**MATERIAL FOR THIS EXERCISE**.
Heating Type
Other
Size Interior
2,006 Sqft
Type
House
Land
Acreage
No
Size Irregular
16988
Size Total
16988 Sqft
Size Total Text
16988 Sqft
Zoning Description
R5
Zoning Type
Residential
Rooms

**PROBLEM DESCRIPTION**. Repeat the data in its entirety, exactly as written.

**ANSWER SPACE**.
Heating Type
Other
Size Interior
2,006 Sqft
Type
House
Land
Acreage
No
Size Irregular
16988
Size Total
16988 Sqft
Size Total Text
16988 Sqft
Zoning Description
R5
Zoning Type
Residential
Rooms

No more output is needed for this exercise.